> **Your instructions**:
Using the data that follows, return exactly the lines from the one that contains "Alec Powell" through the one that contains "Curve Finance", ends included.

Collected data:

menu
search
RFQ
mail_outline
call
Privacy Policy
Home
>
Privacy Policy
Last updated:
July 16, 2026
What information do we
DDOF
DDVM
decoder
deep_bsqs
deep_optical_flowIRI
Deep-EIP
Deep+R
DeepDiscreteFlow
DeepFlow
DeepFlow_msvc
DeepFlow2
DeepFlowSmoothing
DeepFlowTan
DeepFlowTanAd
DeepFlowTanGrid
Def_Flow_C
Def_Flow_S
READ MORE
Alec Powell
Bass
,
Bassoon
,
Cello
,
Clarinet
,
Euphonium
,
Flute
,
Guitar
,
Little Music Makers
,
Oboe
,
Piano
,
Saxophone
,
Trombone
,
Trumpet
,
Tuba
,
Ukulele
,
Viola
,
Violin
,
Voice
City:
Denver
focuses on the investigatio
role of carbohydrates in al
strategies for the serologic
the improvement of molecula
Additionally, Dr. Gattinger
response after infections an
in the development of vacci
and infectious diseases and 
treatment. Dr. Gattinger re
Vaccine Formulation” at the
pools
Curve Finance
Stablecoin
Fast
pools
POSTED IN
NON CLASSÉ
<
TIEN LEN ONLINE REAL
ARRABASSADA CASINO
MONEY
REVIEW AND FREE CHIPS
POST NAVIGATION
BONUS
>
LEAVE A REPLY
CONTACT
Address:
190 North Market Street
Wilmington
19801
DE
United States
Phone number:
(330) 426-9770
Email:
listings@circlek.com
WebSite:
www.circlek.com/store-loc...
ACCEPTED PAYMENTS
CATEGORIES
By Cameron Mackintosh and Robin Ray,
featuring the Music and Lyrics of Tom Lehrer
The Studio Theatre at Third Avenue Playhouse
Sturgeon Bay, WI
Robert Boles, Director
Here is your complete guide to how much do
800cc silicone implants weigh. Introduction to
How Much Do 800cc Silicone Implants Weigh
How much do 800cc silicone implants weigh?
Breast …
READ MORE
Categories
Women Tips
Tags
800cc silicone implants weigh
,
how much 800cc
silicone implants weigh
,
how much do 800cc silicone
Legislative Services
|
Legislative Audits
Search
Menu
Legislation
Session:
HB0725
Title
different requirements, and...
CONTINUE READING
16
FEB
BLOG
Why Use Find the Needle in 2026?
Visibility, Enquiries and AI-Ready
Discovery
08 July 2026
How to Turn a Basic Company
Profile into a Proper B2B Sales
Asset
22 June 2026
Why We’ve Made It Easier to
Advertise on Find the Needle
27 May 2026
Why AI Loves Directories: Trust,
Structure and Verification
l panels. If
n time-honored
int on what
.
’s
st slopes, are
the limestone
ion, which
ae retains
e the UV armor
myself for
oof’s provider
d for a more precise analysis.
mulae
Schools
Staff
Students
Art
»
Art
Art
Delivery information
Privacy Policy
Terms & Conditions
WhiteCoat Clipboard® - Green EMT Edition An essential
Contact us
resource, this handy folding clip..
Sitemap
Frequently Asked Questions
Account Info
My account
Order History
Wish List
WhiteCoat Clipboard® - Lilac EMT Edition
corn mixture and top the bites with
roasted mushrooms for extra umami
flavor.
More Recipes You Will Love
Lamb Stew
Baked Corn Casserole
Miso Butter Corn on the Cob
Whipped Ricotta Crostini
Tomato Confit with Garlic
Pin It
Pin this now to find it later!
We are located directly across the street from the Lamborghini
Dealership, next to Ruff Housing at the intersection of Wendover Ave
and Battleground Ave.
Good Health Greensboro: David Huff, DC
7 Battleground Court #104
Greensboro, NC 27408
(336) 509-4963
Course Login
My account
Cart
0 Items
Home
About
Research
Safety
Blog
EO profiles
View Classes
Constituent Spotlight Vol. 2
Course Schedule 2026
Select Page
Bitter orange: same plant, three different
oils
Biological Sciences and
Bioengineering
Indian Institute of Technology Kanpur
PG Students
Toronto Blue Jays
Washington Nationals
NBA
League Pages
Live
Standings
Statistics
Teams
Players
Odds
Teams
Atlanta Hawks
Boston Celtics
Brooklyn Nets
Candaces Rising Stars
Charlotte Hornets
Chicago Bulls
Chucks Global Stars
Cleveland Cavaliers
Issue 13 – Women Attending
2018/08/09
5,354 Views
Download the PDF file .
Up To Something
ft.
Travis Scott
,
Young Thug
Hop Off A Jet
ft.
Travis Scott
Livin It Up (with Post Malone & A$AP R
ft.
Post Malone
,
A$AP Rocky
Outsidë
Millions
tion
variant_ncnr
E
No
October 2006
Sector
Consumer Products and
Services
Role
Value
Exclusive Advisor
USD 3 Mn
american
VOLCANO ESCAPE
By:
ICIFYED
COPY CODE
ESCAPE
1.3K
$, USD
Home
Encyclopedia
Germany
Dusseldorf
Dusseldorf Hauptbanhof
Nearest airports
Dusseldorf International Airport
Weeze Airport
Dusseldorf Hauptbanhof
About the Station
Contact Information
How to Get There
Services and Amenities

> **Solution**:
Alec Powell
Bass
,
Bassoon
,
Cello
,
Clarinet
,
Euphonium
,
Flute
,
Guitar
,
Little Music Makers
,
Oboe
,
Piano
,
Saxophone
,
Trombone
,
Trumpet
,
Tuba
,
Ukulele
,
Viola
,
Violin
,
Voice
City:
Denver
focuses on the investigatio
role of carbohydrates in al
strategies for the serologic
the improvement of molecula
Additionally, Dr. Gattinger
response after infections an
in the development of vacci
and infectious diseases and 
treatment. Dr. Gattinger re
Vaccine Formulation” at the
pools
Curve Finance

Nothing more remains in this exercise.